YOUR INSTRUCTIONS: Comb the records below for the string "어필리에이트" and copy each line where it turns up.

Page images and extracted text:
──────────

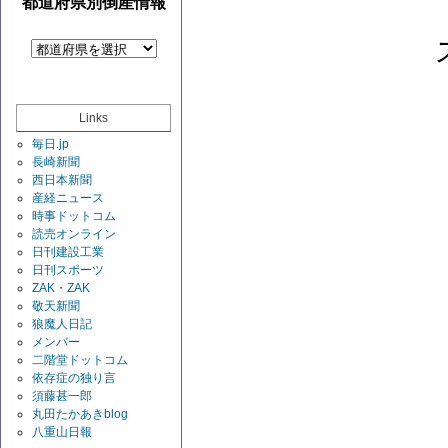
都道府県別倒産情報
Links
毎日.jp
長崎新聞
西日本新聞
産経ニュース
時事ドットコム
読売オンライン
日刊建設工業
日刊スポーツ
ZAK・ZAK
敬天新聞
狼魔人日記
メンバー
二階堂ドットコム
依存症の独り言
須藤甚一郎
丸田たかあきblog
八重山日報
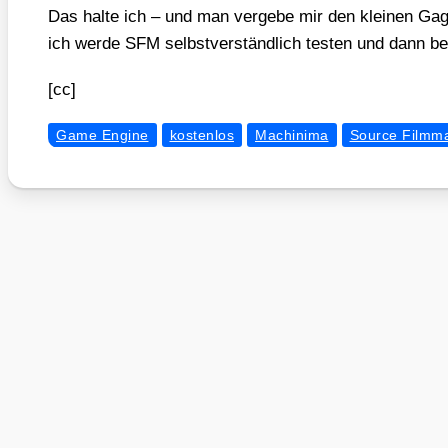
Das hal­te ich – und man ver­ge­be mir den klei­nen Ga
ich wer­de SFM selbst­ver­ständ­lich tes­ten und dann ber
[cc]
Game Engine
kostenlos
Machinima
Source Filmm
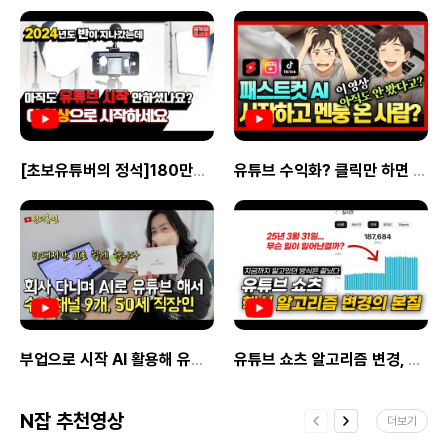
큐레이터 참여하기’ 클릭 간단한 신청 → 링크
정산됩니다.이용 절차 네이버 로그인 후 채널
에이전시입니다.한국 브랜드의 글로벌 진출을
생성 → 공유로 수익 시작 유의사항 반드시
등록 캠페인 선택 및 콘텐츠 제작 검수 승인
위해 쇼피파이 기반 온라인 스토어를
‘상품 링크 생성’ 버튼으로 만든 링크만 유효
후 수익 확정 대시보드에서 실적 확인 추천
기획부터 개발, 마케팅까지 올인원으로
부적절한 콘텐츠에는 링크 게재 불가
대상 블로거, 유튜버, 인스타 크리에이터
지원합니다.왜 300CBT인가?Shopify Plus
게시물에 “이 콘텐츠는 쇼핑 큐레이터
브랜드 제휴로 수익을 늘리고 싶은 사람
공식 파트너 (한국 유일)350개 이상 글로벌
활동으로 수익을 얻을 수 있습니다” 문구
네이버 생태계에서 안정적 제휴 수익을
쇼핑몰 구축 / 30개국 이상 진출 경험디올,
필요 지금 바로 올리브영 쇼핑 큐레이터
원하는 사람 신청 방법
아모레퍼시픽, 오호라, 닥터마틴 등 대형
참여하기
https://brandconnect.naver.com/about/c
브랜드 다수 협업쇼피파이 마이그레이션,
→https://www.oliveyoung.co.kr/store/pl
접속 ‘크리에이터 신청’ 클릭 후 정보 입력
로컬라이징, 다국어/다통화 대응, 앱 연동 등
dispCatNo=500000102970035&utm_s
[초보유튜버의 정석]180만명이 시청한 유튜브 시작의 정석 몰아보기 | 유튜브 훈련소 베스트 콜렉션
유튜브 수익화? 클릭만 하면 끝! 상품 영상 자동 생성하는 법 패스트컷AI 상품 리뷰 영상 만들기 총정리
승인 후 캠페인 참여 시작 쇼핑커넥트 연동
기술 전문성지금 바로 수익화!300CBT
쇼핑 큐레이터 기획전 상세 |
스마트스토어 상품을 콘텐츠에 연결하면,
어필리에이트(추천 파트너) 프로그램쇼핑몰
올리브영올리브영 올리브영 쇼핑 큐레이터
구매 발생 시 자동으로 수익이 정산됩니다.
창업을 고민하는 사람,브랜딩·마케팅에 관심
상품 보러가기
지금 바로 네이버 브랜드커넥트 등록하기 →
있는 지인이 있다면링크 하나로 수익을 얻을
https://www.oliveyoung.co.kr/store/plan
https://brandconnect.naver.com/about/
수 있는 기회!어떻게 작동하나요?신청만 하면
dispCatNo=500000102970035&utm_sou
브랜드
개인 추천 링크 지급내가 공유한 링크로
커넥트https://brandconnect.naver.com/abo
누군가 상담 요청 or 계약하면즉시 수익 지급!
(최대 수백만 원까지 가능)누가 참여하면
좋을까?쇼핑몰 창업에 관심 있는 사람들과
네트워크가 있는 분유튜브, 인스타, 블로그
등에서 창업/부업 콘텐츠를 운영 중인
부업으로 시작 AI 활용해 유튜브 수익 채널만 9개 만든 50세 직장인
유튜브 쇼츠 알고리즘 변경, 99%가 모르는 진짜 본질을 ChatGPT로 찾아봤습니다.
크리에이터디지털 노마드, N잡러, 마케터,
디자이너 등 프리랜서신청 방법300CBT
어필리에이트 신청하기간단한 폼 작성 (이름,
N잡 추천영상
더보기
연락처 등)전용 추천 링크 지급 → 복붙해서
공유만 하면 끝!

──────────

TASK ANSWER:
어필리에이트(추천 파트너) 프로그램쇼핑몰
어필리에이트 신청하기간단한 폼 작성 (이름,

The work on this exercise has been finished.